Goebbelses, meet the Goebbelses. (via the German Federal Archive.)
A senior official at the Department of Veterans Affairs said he removed a portrait of the Ku Klux Klan’s first grand wizard from his Washington, D.C., office after offended employees began signing a petition to present to VA Secretary Robert Wilkie...
David J. Thomas Sr. [deputy executive director of VA’s Office of Small and Disadvantaged Business Utilization]... said he took down the painting Monday after a Washington Post reporter explained that its subject, Nathan Bedford Forrest, was a Confederate general and slave trader who became the KKK’s first figurehead in 1868. He professed to be unaware of Forrest’s affiliation with the hate group, which formed after the Civil War to maintain white control over newly freed blacks through violence and intimidation. — Washington Post.

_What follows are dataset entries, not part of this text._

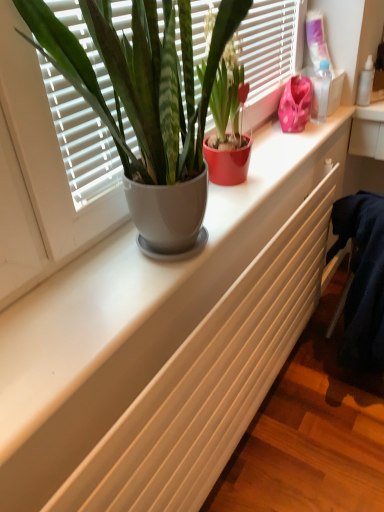
Question: From the image's perspective, is transparent plastic bottle at upper right, the 2th toiletry when ordered from right to left, located above or below white matte radiator at center?

Choices:
 (A) below
 (B) above

Answer: (B)

Question: In terms of width, does transparent plastic bottle at upper right, which is the 1th toiletry from front to back, look wider or thinner when compared to white matte radiator at center?

Choices:
 (A) wide
 (B) thin

Answer: (B)

Question: Which of these objects is positioned farthest from the clear plastic spray bottle at upper right, which appears as the 2th toiletry when viewed from the front?

Choices:
 (A) pink fabric at upper right
 (B) transparent plastic bottle at upper right, the first toiletry in the left-to-right sequence
 (C) white matte radiator at center
 (D) matte white pot at upper left, which appears as the second houseplant when viewed from the right
 (E) matte ceramic pot at center, the second houseplant when ordered from left to right

Answer: (D)

Question: Considering the real-world distances, which object is farthest from the matte white pot at upper left, arranged as the 1th houseplant when viewed from the left?

Choices:
 (A) matte ceramic pot at center, the second houseplant when ordered from left to right
 (B) transparent plastic bottle at upper right, the first toiletry in the left-to-right sequence
 (C) pink fabric at upper right
 (D) clear plastic spray bottle at upper right, placed as the 2th toiletry when sorted from left to right
 (E) white matte radiator at center

Answer: (D)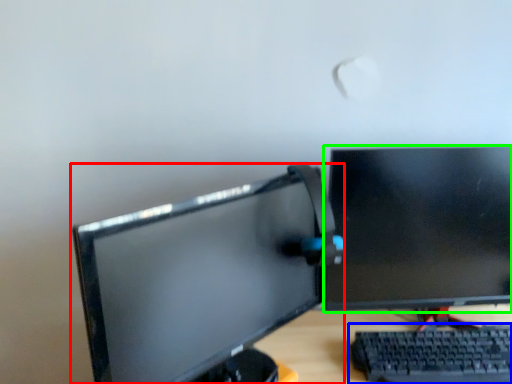
Question: Which object is positioned farthest from computer monitor (highlighted by a red box)? Select from computer keyboard (highlighted by a blue box) and computer monitor (highlighted by a green box).

Choices:
 (A) computer keyboard
 (B) computer monitor

Answer: (A)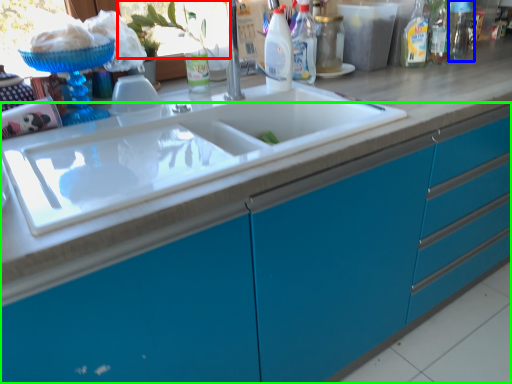
Question: Estimate the real-world distances between objects in this image. Which object is closer to window screen (highlighted by a red box), bottle (highlighted by a blue box) or cabinetry (highlighted by a green box)?

Choices:
 (A) bottle
 (B) cabinetry

Answer: (B)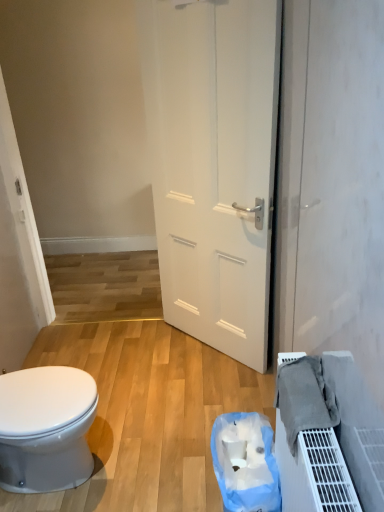
What are the coordinates of `free space in front of white matte door at center` in the screenshot? It's located at (195, 396).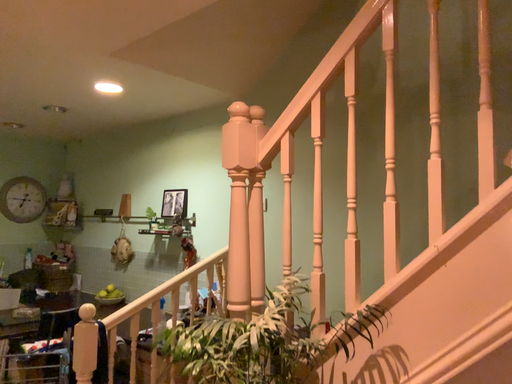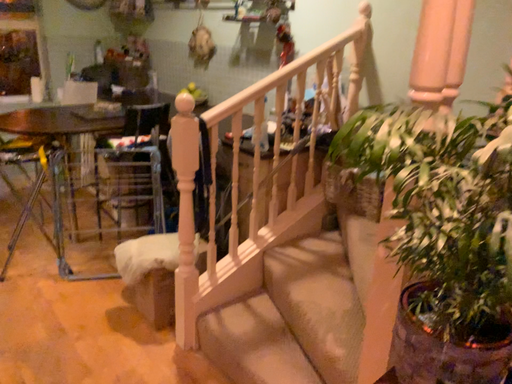
Question: How did the camera likely rotate when shooting the video?

Choices:
 (A) rotated left
 (B) rotated right

Answer: (A)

Washington, D.C. — Adelbert Frommer, Undersecretary of Homeland Security for Concrete Bollards, announced today he was “with a heavy heart” removing a lifesize portrait of Joseph Goebbels that had dominated his office at Department headquarters since his appointment last summer.
Goebbels, for those of you who are not aware, was Minister of Propaganda during the reign of Adolf Hitler, who (we are told you also may not know) was leader of Germany during World War II, which country fought unsuccessfully under the Nazi banner against the United States from 1941 to 1945. The historical consensus is that Hitler was bad and Goebbels was bad (though please see our Op-Ed section for a contrary view by conservative gadfly Gavin McInnes).
The portrait has stimulated controversy since the public first became aware of it on June 23, after a tour group passed Frommer's office when the door was ajar. Though the portrait had been hanging in Frommer's office for weeks, the undersecretary insisted it had done so without incident until “those meddling Jehovah's Witnesses” spotted it and informed the Washington Post.
When members of Frommer’s staff complained to him about the portrait, Frommer responded in a memo telling his staff to “mind your own Jew business” and that “if I find out which of you (((malcontents))) ratted me out to the Soros Post I'll put your kosher asses in a camp.” When confronted by our reporters about the memo, Frommer at first denied that he had given any such response, then attacked the reporters with a Nazi ceremonial sword he had in the trunk of his car; later, after barricading himself in his office for 24 hours, during which time he blasted Bach, old German hymns, and Rachel Platten's “Fight Song” through a public address system, Frommer issued a statement, portraying himself a “victim of political correctness gone mad” and declaring that he would “never” remove the “beautiful, beautiful” portrait.
Commissioned by Goebbels himself during the war, the portrait was seized by the Russians after the fall of Berlin from the townhome of prominent Nazi financier Alger von Kresge and kept in storage in Moscow until 1993, when cronies of Russian President Boris Yeltsin appropriated it, along with many other Nazi-owned artworks, for what they said would be an “educational” touring show. The cronies and the artworks both disappeared; unlike the cronies, most of the artworks eventually resurfaced in private collections in China, the Seychelles, Pakistan, and the Republic of the Congo. The Goebbels portrait, showing the prominent Nazi viewed from a low angle, wearing a long black leather coat and holding a riding crop, had been thought lost until it turned up in Frommer's office.
In recent months Frommer has been little heard from; several of his staff have resigned, but refused to speak to the press (one, a part-time file clerk, when approached by reporters tried to run them down with her vintage McLaren P1). He is reportedly a favorite of President Trump, who was thought to be referring to Frommer at one of his September rallies when he said, “there's this guy, a great patriot, great American, and the radical Democrats have tried to destroy this man just because of his love of fine art.” Rumors circulated that Frommer — a hotel manager in Lincoln, Nebraska and Republican fundraiser before his appointment in 2010 — was being kept on only at Trump's request, and that the Department Secretary Kirstjen Nielsen had hired a couple of freelancers to do his actual work.
In his statement, delivered by email, Frommer says he had no idea when he bought and mounted the portrait that it was of Joseph Goebbels, nor even who Goebbels was; “I only knew it was a beautiful picture of a distinguished gentleman whose heritage I shared. I had intended to donate it to the Steuben Society, but in the current politically-charged environment I suppose that is impossible,” said Frommer. “I only hope that under President Trump America will once again become the sort of country where a public servant can celebrate his heritage without interference and oppression from (((social justice warriors))).”
I don't know much about art, but I know what I reich.
The daughter of friends of ours (one of whom is Paul Slansky, a name familiar to some here) has a college roommate who is Goebbels' great-granddaughter. And the girl (we are told) has, or had, no idea exactly who her ancestor was. She just vaguely knew he had been in the German army in WW II. Kids these days, I tell ya.